■ Requirement
Omit the images. Copy each entry word for word.

*** Opening of Supplied data ***

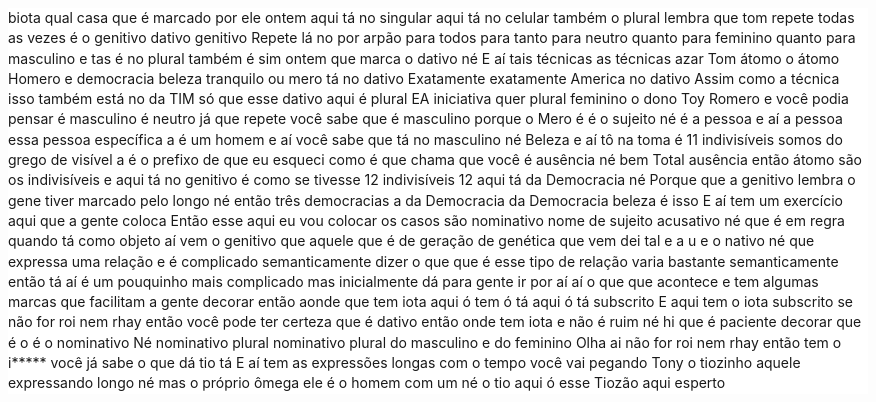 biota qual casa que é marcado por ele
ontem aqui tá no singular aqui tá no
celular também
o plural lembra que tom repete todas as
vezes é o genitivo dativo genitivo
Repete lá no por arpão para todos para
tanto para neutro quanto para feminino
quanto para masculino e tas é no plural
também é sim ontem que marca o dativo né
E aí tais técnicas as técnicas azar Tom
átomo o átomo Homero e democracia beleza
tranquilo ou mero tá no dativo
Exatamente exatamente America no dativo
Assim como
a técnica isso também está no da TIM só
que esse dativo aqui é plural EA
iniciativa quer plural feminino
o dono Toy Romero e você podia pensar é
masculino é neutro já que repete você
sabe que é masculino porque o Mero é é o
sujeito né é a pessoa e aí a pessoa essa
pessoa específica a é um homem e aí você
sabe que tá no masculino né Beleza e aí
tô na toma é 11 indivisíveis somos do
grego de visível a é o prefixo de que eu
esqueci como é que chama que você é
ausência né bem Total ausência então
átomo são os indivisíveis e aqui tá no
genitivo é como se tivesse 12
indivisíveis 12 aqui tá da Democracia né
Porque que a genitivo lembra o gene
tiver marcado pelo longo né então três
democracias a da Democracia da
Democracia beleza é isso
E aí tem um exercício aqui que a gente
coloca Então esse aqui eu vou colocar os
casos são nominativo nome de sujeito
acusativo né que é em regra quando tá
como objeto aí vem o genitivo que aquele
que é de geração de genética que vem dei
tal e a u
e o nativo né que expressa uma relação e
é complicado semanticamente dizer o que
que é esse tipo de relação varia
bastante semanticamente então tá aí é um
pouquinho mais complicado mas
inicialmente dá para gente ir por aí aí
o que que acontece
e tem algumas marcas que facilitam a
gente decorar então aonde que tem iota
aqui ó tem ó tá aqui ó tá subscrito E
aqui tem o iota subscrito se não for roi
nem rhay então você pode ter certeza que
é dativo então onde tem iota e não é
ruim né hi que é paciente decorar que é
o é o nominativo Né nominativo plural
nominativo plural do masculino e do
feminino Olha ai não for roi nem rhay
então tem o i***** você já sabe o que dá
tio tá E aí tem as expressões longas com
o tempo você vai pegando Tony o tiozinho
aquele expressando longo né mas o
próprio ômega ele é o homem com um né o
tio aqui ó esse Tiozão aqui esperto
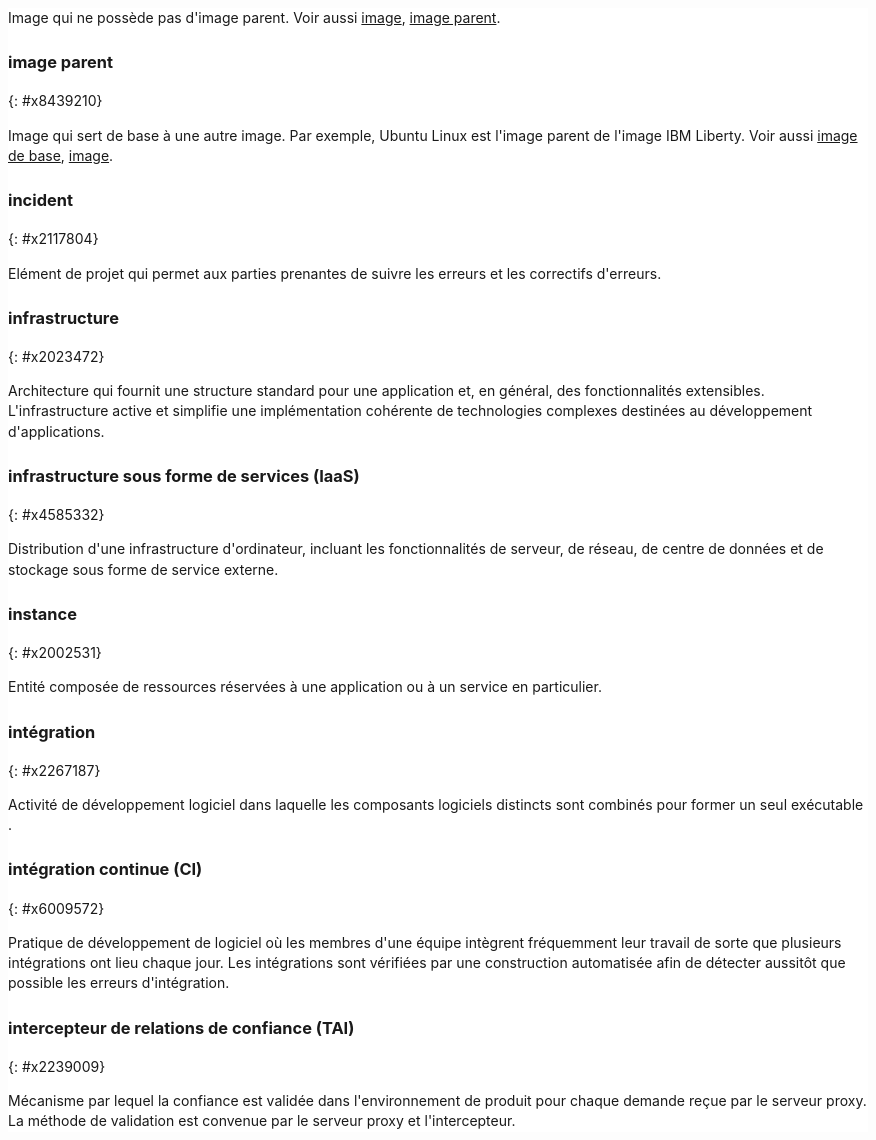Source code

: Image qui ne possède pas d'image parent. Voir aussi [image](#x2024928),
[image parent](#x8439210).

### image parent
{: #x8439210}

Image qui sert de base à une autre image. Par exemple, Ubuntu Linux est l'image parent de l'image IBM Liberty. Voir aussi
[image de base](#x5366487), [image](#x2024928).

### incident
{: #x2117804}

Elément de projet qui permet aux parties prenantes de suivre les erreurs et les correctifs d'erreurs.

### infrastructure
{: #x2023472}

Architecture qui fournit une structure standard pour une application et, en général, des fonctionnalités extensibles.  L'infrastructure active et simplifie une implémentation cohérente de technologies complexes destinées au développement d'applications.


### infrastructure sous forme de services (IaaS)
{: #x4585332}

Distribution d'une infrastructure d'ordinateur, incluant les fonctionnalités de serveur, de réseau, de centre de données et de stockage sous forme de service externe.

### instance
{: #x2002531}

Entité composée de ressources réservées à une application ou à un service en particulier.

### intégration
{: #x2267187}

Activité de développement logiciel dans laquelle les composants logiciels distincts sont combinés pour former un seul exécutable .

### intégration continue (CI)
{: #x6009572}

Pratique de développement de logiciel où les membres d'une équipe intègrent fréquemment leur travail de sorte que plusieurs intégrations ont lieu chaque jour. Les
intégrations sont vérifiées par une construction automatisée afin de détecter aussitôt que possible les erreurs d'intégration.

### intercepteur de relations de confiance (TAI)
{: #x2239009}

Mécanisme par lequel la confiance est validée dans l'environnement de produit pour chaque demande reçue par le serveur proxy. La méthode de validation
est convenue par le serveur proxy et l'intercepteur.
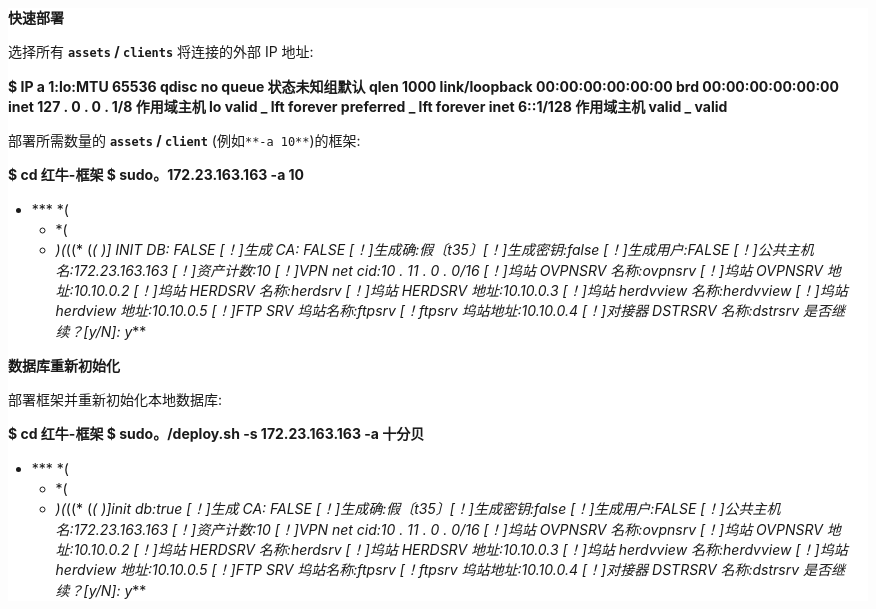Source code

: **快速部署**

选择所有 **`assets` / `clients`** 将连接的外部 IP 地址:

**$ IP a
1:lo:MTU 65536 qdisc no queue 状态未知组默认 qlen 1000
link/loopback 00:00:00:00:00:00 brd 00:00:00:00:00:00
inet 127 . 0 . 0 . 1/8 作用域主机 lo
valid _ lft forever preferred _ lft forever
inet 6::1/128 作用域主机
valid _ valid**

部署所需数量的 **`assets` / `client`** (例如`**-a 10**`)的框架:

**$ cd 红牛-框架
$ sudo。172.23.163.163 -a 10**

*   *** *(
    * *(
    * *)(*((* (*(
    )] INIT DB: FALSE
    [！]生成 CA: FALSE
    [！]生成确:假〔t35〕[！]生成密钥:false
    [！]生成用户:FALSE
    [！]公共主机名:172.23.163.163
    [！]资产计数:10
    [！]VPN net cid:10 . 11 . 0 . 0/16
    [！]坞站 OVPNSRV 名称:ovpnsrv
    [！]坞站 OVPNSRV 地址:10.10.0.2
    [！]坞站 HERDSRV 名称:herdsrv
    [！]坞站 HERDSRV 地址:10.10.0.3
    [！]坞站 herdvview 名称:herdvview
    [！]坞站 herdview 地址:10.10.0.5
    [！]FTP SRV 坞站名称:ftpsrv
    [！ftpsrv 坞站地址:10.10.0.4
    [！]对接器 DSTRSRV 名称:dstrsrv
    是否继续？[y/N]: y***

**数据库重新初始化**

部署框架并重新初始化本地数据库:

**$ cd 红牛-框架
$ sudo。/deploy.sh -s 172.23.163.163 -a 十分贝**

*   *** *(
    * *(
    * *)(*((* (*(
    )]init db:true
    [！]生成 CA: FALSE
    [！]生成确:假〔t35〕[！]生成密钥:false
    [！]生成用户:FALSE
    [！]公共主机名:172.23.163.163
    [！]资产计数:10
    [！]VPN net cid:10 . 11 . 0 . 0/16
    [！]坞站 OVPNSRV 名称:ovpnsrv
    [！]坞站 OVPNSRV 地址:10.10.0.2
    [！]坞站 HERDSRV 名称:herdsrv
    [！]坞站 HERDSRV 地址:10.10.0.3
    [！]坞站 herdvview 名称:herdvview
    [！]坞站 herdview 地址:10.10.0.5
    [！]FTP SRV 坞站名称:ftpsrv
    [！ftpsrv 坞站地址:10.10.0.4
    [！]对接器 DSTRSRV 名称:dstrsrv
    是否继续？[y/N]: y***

*** Close of Supplied data ***

■ Result
 biota qual casa que é marcado por ele
ontem aqui tá no singular aqui tá no
celular também
o plural lembra que tom repete todas as
vezes é o genitivo dativo genitivo
Repete lá no por arpão para todos para
tanto para neutro quanto para feminino
quanto para masculino e tas é no plural
também é sim ontem que marca o dativo né
E aí tais técnicas as técnicas azar Tom
átomo o átomo Homero e democracia beleza
tranquilo ou mero tá no dativo
Exatamente exatamente America no dativo
Assim como
a técnica isso também está no da TIM só
que esse dativo aqui é plural EA
iniciativa quer plural feminino
o dono Toy Romero e você podia pensar é
masculino é neutro já que repete você
sabe que é masculino porque o Mero é é o
sujeito né é a pessoa e aí a pessoa essa
pessoa específica a é um homem e aí você
sabe que tá no masculino né Beleza e aí
tô na toma é 11 indivisíveis somos do
grego de visível a é o prefixo de que eu
esqueci como é que chama que você é
ausência né bem Total ausência então
átomo são os indivisíveis e aqui tá no
genitivo é como se tivesse 12
indivisíveis 12 aqui tá da Democracia né
Porque que a genitivo lembra o gene
tiver marcado pelo longo né então três
democracias a da Democracia da
Democracia beleza é isso
E aí tem um exercício aqui que a gente
coloca Então esse aqui eu vou colocar os
casos são nominativo nome de sujeito
acusativo né que é em regra quando tá
como objeto aí vem o genitivo que aquele
que é de geração de genética que vem dei
tal e a u
e o nativo né que expressa uma relação e
é complicado semanticamente dizer o que
que é esse tipo de relação varia
bastante semanticamente então tá aí é um
pouquinho mais complicado mas
inicialmente dá para gente ir por aí aí
o que que acontece
e tem algumas marcas que facilitam a
gente decorar então aonde que tem iota
aqui ó tem ó tá aqui ó tá subscrito E
aqui tem o iota subscrito se não for roi
nem rhay então você pode ter certeza que
é dativo então onde tem iota e não é
ruim né hi que é paciente decorar que é
o é o nominativo Né nominativo plural
nominativo plural do masculino e do
feminino Olha ai não for roi nem rhay
então tem o i***** você já sabe o que dá
tio tá E aí tem as expressões longas com
o tempo você vai pegando Tony o tiozinho
aquele expressando longo né mas o
próprio ômega ele é o homem com um né o
tio aqui ó esse Tiozão aqui esperto
Source code

: Image qui ne possède pas d'image parent. Voir aussi [image](#x2024928),
[image parent](#x8439210).

### image parent
{: #x8439210}

Image qui sert de base à une autre image. Par exemple, Ubuntu Linux est l'image parent de l'image IBM Liberty. Voir aussi
[image de base](#x5366487), [image](#x2024928).

### incident
{: #x2117804}

Elément de projet qui permet aux parties prenantes de suivre les erreurs et les correctifs d'erreurs.

### infrastructure
{: #x2023472}

Architecture qui fournit une structure standard pour une application et, en général, des fonctionnalités extensibles.  L'infrastructure active et simplifie une implémentation cohérente de technologies complexes destinées au développement d'applications.


### infrastructure sous forme de services (IaaS)
{: #x4585332}

Distribution d'une infrastructure d'ordinateur, incluant les fonctionnalités de serveur, de réseau, de centre de données et de stockage sous forme de service externe.

### instance
{: #x2002531}

Entité composée de ressources réservées à une application ou à un service en particulier.

### intégration
{: #x2267187}

Activité de développement logiciel dans laquelle les composants logiciels distincts sont combinés pour former un seul exécutable .

### intégration continue (CI)
{: #x6009572}

Pratique de développement de logiciel où les membres d'une équipe intègrent fréquemment leur travail de sorte que plusieurs intégrations ont lieu chaque jour. Les
intégrations sont vérifiées par une construction automatisée afin de détecter aussitôt que possible les erreurs d'intégration.

### intercepteur de relations de confiance (TAI)
{: #x2239009}

Mécanisme par lequel la confiance est validée dans l'environnement de produit pour chaque demande reçue par le serveur proxy. La méthode de validation
est convenue par le serveur proxy et l'intercepteur.
Source code

: **快速部署**

选择所有 **`assets` / `clients`** 将连接的外部 IP 地址:

**$ IP a
1:lo:MTU 65536 qdisc no queue 状态未知组默认 qlen 1000
link/loopback 00:00:00:00:00:00 brd 00:00:00:00:00:00
inet 127 . 0 . 0 . 1/8 作用域主机 lo
valid _ lft forever preferred _ lft forever
inet 6::1/128 作用域主机
valid _ valid**

部署所需数量的 **`assets` / `client`** (例如`**-a 10**`)的框架:

**$ cd 红牛-框架
$ sudo。172.23.163.163 -a 10**

*   *** *(
    * *(
    * *)(*((* (*(
    )] INIT DB: FALSE
    [！]生成 CA: FALSE
    [！]生成确:假〔t35〕[！]生成密钥:false
    [！]生成用户:FALSE
    [！]公共主机名:172.23.163.163
    [！]资产计数:10
    [！]VPN net cid:10 . 11 . 0 . 0/16
    [！]坞站 OVPNSRV 名称:ovpnsrv
    [！]坞站 OVPNSRV 地址:10.10.0.2
    [！]坞站 HERDSRV 名称:herdsrv
    [！]坞站 HERDSRV 地址:10.10.0.3
    [！]坞站 herdvview 名称:herdvview
    [！]坞站 herdview 地址:10.10.0.5
    [！]FTP SRV 坞站名称:ftpsrv
    [！ftpsrv 坞站地址:10.10.0.4
    [！]对接器 DSTRSRV 名称:dstrsrv
    是否继续？[y/N]: y***

**数据库重新初始化**

部署框架并重新初始化本地数据库:

**$ cd 红牛-框架
$ sudo。/deploy.sh -s 172.23.163.163 -a 十分贝**

*   *** *(
    * *(
    * *)(*((* (*(
    )]init db:true
    [！]生成 CA: FALSE
    [！]生成确:假〔t35〕[！]生成密钥:false
    [！]生成用户:FALSE
    [！]公共主机名:172.23.163.163
    [！]资产计数:10
    [！]VPN net cid:10 . 11 . 0 . 0/16
    [！]坞站 OVPNSRV 名称:ovpnsrv
    [！]坞站 OVPNSRV 地址:10.10.0.2
    [！]坞站 HERDSRV 名称:herdsrv
    [！]坞站 HERDSRV 地址:10.10.0.3
    [！]坞站 herdvview 名称:herdvview
    [！]坞站 herdview 地址:10.10.0.5
    [！]FTP SRV 坞站名称:ftpsrv
    [！ftpsrv 坞站地址:10.10.0.4
    [！]对接器 DSTRSRV 名称:dstrsrv
    是否继续？[y/N]: y***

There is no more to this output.